_Consigne_
Répondez brièvement aux questions ci-dessous d'après le passage sur l'éducation prioritaire.
(a) Quel pays de l'OCDE se classe juste derrière la France pour l'apprentissage des mathématiques formelles aux élèves des zones « prioritaires » ?
(b) Selon les sociologues auteurs du rapport, quelles familles ces « labels » font-ils fuir ?
(c) D'après l'étude, faut-il supprimer ces zones à long terme ?

_Passage cité_
□ □ □ □ □

Moins de professeurs expérimentés, moins de temps de cours, trop d'élèves dans la classe… Tous ces éléments ont une conséquence logique : les élèves n'ont pas accès à la même méthodologie. Les élèves de milieu défavorisés, par exemple, "sont moins exposés à l'enseignements des mathématiques formelles", une méthode d'apprentissage jugée plus efficace. Sur l'ensemble des pays de l'OCDE, la France est avant-dernière, juste devant l'Autriche, dans l'apprentissage de cette méthode aux élèves des zones "prioritaires".
Que faire à la place ? Des chiffres sur la politique d'éducation prioritaire, le rapport en contient encore pléthore. "Dès sa conception, les auteurs de cette politique alertaient sur la nécessité qu’elle ne soit que temporaire", rappelle le Cnesco. Selon les sociologues auteurs du rapport, ces "zones", du fait de leurs échecs, sont devenues des "labels" qui font "fuir les familles les plus favorisées" et accroissent la "ségrégation sociale". Mais faut-il pour autant les supprimer ? A long terme, oui, suggère l'étude. Mais elles restent "nécessaires à court terme", reconnaissent-ils, face au manque d'alternatives possibles à mettre en place dans l'immédiat. C'est pourquoi le Cnesco propose un certain nombre de mesures pour rendre ces établissements plus attractifs, pour les enseignants et les familles les plus favorisées tentées par le privé; et pour les faire sortir d'eux-mêmes du dispositif "Rep" ou "Rep +".

□ □ □ □ □

_Section des données_
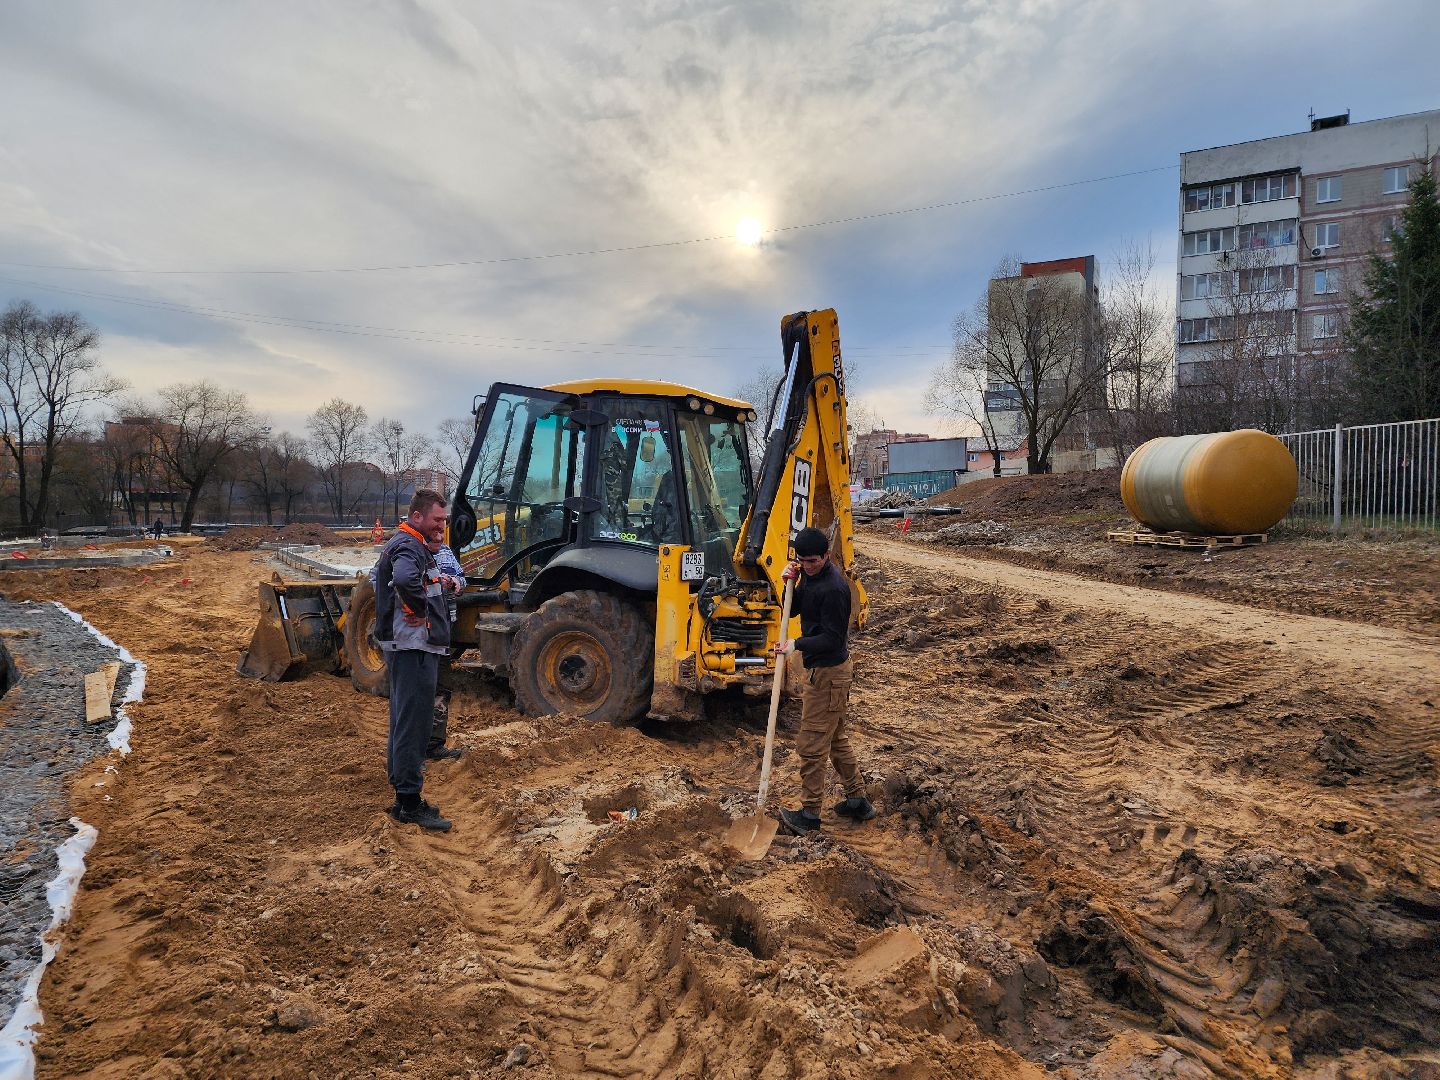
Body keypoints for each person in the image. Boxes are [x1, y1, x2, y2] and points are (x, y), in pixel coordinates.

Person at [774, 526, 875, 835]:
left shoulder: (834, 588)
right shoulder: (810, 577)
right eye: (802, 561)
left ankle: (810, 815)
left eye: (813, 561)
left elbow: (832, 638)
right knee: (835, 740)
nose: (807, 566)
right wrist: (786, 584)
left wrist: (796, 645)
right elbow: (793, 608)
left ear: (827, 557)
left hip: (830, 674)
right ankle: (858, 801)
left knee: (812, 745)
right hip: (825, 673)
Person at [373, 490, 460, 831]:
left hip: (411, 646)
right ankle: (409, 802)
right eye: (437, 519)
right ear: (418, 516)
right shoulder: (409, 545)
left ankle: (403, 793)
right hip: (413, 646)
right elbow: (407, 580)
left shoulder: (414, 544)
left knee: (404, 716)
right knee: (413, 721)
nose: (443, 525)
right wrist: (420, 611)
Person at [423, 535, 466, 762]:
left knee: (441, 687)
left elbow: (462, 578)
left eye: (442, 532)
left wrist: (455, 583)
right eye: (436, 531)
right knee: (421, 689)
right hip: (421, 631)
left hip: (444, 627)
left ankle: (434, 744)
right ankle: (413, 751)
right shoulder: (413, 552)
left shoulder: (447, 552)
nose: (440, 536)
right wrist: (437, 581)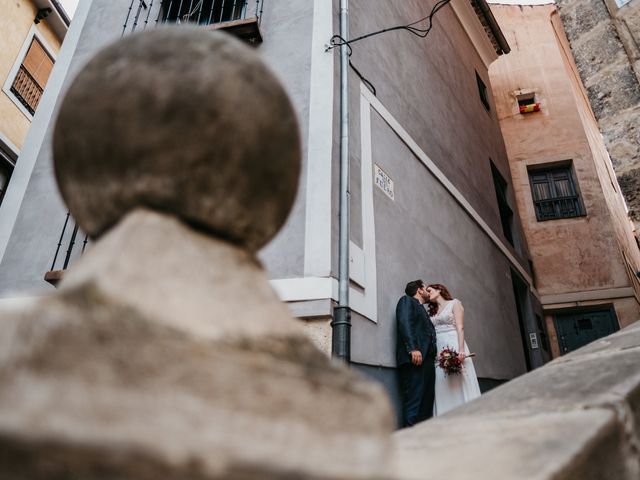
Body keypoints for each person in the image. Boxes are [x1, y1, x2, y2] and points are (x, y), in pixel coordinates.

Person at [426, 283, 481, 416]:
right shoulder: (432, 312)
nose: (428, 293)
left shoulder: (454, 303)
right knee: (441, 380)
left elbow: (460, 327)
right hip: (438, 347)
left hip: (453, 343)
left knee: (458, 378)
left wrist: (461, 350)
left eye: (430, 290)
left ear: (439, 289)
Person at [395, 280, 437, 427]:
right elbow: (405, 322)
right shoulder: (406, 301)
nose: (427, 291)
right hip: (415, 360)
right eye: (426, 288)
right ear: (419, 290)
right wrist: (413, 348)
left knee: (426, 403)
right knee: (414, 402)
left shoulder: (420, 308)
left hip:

□ □ □ □ □

_Corrigé de l'exercice_
(a) L'Autriche.
(b) Les familles les plus favorisées.
(c) Oui.